1. This is a Letters Patent appeal from a judgment of Wallace, J. in second appeal. At that stage for the first time it was contended that the suit was barred by Section 47, Civil P.C. It was objected that plea ought not to be allowed to be raised at that stage, but Wallace, J., held that it was a matter of law affecting the validity of the suit and that it was a point of jurisdiction that had to be decided and he accordingly allowed that plea to be raised. In the original mortgage suit defendants 2 to 4 were parties and the plaintiff's claim against them was on the footing of their being in possession of the suit property. They raised the defence setting up title in themselves adversely both to the mortgagors and the mortgagee. Thereupon the plaintiff exonerated them and gave up the suit against them and having done this he proceeded to enter into a compromise with the mortgagors. All these facts are set out in para. 10 of the learned District Munsif's judgment. The decree in that suit is Ex. E-3 and it states:
This case coming on for hearing this day in the presence of the plaintiff and of defendant 1 and guardian of defendant 2 in person, defendants 3 and 6, being ex parte, have agreed to compromise the matter of the suit and that they have put into Court a deed of compromise, M.P. No. 984 of 1917, praying that this Court will pass a decree in accordance with the terms thereof, this Court in pursuance of the said deed of compromise defendants 4, 5, and 7 having been dismissed from the suit doth order, etc.

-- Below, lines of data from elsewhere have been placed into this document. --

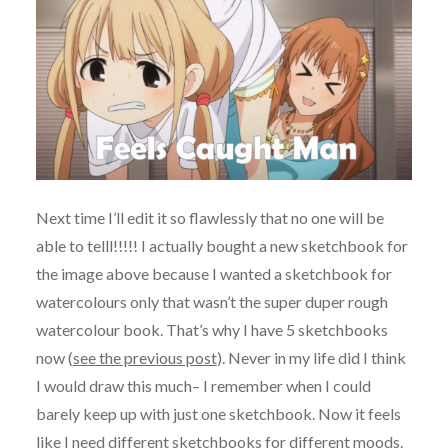
Next time I’ll edit it so flawlessly that no one will be
able to telll!!!!! I actually bought a new sketchbook for
the image above because I wanted a sketchbook for
watercolours only that wasn’t the super duper rough
watercolour book. That’s why I have 5 sketchbooks
now (
see the previous post
). Never in my life did I think
I would draw this much– I remember when I could
barely keep up with just one sketchbook. Now it feels
like I need different sketchbooks for different moods.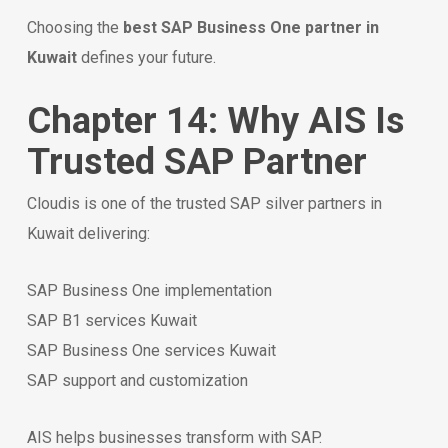
Choosing the
best SAP Business One partner in
Kuwait
defines your future.
Chapter 14: Why AIS Is
Trusted SAP Partner
Cloudis is one of the trusted SAP silver partners in
Kuwait delivering:
SAP Business One implementation
SAP B1 services Kuwait
SAP Business One services Kuwait
SAP support and customization
AIS helps businesses transform with SAP.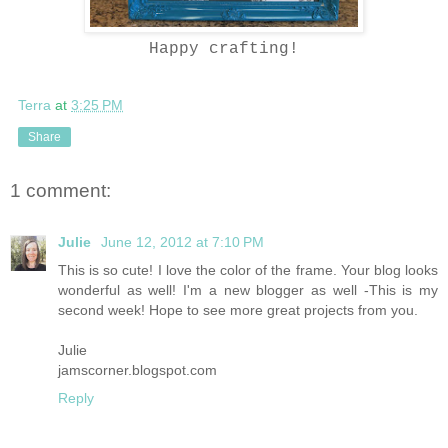
Happy crafting!
Terra
at
3:25 PM
Share
1 comment:
Julie
June 12, 2012 at 7:10 PM
This is so cute! I love the color of the frame. Your blog looks
wonderful as well! I'm a new blogger as well -This is my
second week! Hope to see more great projects from you.
Julie
jamscorner.blogspot.com
Reply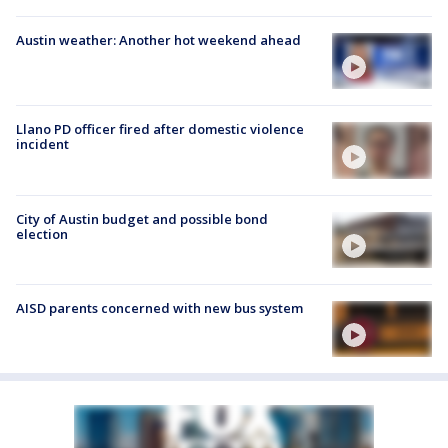
Austin weather: Another hot weekend ahead
Llano PD officer fired after domestic violence
incident
City of Austin budget and possible bond
election
AISD parents concerned with new bus system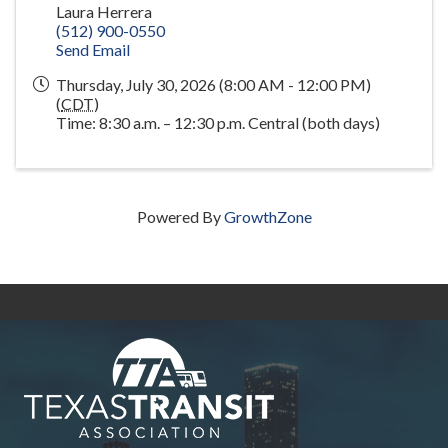
Laura Herrera
(512) 900-0550
Send Email
Thursday, July 30, 2026 (8:00 AM - 12:00 PM)
(
CDT
)
Time: 8:30 a.m. – 12:30 p.m. Central (both days)
Powered By
GrowthZone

2. The decree clearly shows that before the compromise was agreed upon, these defendants had been dismissed from the suit. They were dismissed from the suit because the suit could not possibly succeed against them: and in view of the defence raised by them, they were not proper parties to the suit. That being so, the position is exactly the position dealt with by a Pull Bench of this Court of which I was a member in Abdul Sac v. Sundara Mudaliar AIR 1930 Mad 817. It is to be observed that this decision was subsequent to the decision in second appeal by Wallace, J., and had this case been then decided, there is no doubt that his decision would have been the other way. It is quite clear that, where parties have been wrongly joined and the suit against them is given up by the plaintiff or upon that ground he exonerates them, or there is a finding come to that they have been wrongly joined, then the correct procedure is to strike out their names as having been improperly impleaded. On the exoneration or the striking out of the names of persons on the ground of misjoinder, they cease to be parties to the suit. That is quite clear from the judgment of the Pull Bench. In this case the learned District Munsif has adopted the correct procedure. He clearly by the decree is shown to have treated these defendants as persons who had been dismissed from the suit and not as persons against whom the suit had been dismissed. From the time of their dismissal they ceased to be parties to the suit because they had been wrongly joined. If that is so, Wallace, J., was wrong in following the decision in Sethu Konar v. Ramasami Konar AIR 1926 Mad 484, a case which has been dealt with and explained in the Pull Bench decision. That being so, these defendants were no longer parties to the suit and it follows therefore that this Letters Patent appeal must be allowed with costs throughout and the decree of the District Munsif restored with costs.